Work order -
Among the records, which lines hold the word "fill"? Pick them out.

Saved data entries
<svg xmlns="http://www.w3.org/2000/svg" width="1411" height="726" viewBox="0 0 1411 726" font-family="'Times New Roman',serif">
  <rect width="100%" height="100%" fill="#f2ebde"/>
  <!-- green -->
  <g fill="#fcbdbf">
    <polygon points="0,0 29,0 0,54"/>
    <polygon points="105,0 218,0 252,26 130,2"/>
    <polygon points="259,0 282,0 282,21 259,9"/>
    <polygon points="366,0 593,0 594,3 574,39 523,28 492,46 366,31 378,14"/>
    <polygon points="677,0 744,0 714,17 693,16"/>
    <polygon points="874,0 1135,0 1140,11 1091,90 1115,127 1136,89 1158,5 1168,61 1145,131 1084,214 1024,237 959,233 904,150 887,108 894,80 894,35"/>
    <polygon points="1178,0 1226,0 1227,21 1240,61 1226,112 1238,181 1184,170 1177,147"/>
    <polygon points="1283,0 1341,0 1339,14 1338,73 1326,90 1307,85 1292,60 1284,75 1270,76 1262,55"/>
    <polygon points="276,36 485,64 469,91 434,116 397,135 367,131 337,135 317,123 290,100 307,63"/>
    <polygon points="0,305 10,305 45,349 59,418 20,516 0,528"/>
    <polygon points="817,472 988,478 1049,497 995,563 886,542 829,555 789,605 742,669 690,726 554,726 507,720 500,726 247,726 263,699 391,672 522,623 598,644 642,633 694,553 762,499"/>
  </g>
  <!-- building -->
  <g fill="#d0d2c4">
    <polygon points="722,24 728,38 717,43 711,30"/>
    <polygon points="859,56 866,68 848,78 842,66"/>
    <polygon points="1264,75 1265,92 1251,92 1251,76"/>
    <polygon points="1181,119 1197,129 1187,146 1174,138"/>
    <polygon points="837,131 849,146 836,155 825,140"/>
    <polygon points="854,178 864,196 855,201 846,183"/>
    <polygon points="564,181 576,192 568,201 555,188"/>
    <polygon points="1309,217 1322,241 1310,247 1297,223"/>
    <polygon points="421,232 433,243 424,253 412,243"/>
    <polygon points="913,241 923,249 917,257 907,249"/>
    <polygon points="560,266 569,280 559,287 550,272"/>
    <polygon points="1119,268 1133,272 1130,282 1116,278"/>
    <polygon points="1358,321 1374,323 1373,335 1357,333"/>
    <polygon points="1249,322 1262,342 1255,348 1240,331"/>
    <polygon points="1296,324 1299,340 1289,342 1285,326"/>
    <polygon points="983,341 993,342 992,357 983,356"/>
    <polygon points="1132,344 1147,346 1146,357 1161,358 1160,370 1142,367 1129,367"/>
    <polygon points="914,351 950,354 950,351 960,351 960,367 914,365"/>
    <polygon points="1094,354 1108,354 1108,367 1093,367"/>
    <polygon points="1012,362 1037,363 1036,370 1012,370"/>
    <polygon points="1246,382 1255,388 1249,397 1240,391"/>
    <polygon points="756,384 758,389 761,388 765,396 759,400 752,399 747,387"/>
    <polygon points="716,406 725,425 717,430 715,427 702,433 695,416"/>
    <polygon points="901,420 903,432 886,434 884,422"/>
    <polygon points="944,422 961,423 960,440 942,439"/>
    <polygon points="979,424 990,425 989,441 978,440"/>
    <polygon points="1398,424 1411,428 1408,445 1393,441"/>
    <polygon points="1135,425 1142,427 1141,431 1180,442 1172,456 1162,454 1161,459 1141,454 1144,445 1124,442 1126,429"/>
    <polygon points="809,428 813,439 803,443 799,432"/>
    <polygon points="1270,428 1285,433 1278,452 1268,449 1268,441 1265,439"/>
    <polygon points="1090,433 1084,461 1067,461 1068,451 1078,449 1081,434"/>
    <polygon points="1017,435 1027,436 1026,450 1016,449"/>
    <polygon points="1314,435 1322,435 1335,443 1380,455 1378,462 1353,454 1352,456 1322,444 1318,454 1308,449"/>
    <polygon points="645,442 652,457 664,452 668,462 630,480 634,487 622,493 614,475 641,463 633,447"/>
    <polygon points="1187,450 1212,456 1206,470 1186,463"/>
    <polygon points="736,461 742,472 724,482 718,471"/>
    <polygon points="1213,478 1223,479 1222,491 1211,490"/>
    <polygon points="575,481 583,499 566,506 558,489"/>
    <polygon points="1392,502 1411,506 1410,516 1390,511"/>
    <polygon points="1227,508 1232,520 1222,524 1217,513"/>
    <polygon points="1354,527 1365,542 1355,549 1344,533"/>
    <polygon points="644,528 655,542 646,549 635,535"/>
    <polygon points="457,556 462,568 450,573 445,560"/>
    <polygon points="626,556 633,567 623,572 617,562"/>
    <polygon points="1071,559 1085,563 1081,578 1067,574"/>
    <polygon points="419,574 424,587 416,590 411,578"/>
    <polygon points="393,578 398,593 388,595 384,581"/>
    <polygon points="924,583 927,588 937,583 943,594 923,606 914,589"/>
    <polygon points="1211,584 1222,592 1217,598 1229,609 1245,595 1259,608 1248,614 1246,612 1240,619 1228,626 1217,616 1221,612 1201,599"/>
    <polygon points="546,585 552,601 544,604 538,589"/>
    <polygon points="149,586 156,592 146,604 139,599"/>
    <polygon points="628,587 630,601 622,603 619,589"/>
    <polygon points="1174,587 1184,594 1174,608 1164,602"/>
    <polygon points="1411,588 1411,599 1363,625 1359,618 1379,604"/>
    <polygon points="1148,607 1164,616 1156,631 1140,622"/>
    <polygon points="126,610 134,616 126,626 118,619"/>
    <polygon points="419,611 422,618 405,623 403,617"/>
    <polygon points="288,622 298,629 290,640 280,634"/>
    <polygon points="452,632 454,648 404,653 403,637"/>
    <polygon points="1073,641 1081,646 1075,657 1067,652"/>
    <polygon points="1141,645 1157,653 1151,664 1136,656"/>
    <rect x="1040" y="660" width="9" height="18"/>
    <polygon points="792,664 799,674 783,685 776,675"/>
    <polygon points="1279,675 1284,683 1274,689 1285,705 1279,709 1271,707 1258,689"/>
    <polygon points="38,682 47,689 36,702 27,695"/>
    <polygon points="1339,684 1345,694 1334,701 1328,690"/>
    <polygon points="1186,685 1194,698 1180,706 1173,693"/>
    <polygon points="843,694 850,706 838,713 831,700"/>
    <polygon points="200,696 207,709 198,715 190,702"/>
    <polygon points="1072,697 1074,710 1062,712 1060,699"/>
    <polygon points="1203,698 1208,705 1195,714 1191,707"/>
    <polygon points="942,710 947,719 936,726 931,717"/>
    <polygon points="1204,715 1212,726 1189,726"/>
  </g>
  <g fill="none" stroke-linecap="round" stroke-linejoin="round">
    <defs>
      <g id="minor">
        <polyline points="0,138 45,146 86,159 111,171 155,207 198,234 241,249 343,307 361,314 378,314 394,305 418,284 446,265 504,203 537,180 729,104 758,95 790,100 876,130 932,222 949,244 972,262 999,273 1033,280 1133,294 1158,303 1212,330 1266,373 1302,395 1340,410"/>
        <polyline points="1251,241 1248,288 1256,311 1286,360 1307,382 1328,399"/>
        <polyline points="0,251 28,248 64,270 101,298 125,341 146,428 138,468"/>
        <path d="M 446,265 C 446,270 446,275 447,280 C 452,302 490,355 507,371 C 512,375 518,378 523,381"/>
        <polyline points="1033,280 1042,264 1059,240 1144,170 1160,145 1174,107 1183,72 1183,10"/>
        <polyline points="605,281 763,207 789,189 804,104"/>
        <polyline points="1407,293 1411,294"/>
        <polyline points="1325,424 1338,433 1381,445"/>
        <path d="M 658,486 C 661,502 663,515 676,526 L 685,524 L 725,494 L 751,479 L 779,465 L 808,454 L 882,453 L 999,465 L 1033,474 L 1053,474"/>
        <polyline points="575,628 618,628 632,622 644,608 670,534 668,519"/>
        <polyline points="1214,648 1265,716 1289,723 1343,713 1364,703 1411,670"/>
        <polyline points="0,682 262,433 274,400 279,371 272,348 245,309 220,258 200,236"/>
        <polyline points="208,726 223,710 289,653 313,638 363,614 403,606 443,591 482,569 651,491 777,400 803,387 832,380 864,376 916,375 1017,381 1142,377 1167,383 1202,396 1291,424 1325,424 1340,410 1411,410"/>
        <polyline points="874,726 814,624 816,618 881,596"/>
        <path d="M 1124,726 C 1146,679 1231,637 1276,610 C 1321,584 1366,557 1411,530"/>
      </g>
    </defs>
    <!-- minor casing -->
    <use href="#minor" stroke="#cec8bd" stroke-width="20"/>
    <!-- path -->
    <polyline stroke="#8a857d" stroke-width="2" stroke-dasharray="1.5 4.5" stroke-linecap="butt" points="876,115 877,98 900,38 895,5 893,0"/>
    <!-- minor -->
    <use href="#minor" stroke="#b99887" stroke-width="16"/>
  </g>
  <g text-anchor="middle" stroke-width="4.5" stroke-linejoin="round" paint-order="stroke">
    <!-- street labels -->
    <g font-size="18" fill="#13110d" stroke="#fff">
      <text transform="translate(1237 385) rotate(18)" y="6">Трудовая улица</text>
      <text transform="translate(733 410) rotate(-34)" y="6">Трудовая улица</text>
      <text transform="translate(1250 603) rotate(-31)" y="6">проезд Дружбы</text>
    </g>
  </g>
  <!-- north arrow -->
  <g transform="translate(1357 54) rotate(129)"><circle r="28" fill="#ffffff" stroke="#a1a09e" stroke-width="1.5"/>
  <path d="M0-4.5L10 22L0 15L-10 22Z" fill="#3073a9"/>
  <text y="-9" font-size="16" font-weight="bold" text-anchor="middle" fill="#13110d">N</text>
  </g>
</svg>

Task response -
  <rect width="100%" height="100%" fill="#f2ebde"/>
  <g fill="#fcbdbf">
  <g fill="#d0d2c4">
  <g fill="none" stroke-linecap="round" stroke-linejoin="round">
    <g font-size="18" fill="#13110d" stroke="#fff">
  <g transform="translate(1357 54) rotate(129)"><circle r="28" fill="#ffffff" stroke="#a1a09e" stroke-width="1.5"/>
  <path d="M0-4.5L10 22L0 15L-10 22Z" fill="#3073a9"/>
  <text y="-9" font-size="16" font-weight="bold" text-anchor="middle" fill="#13110d">N</text>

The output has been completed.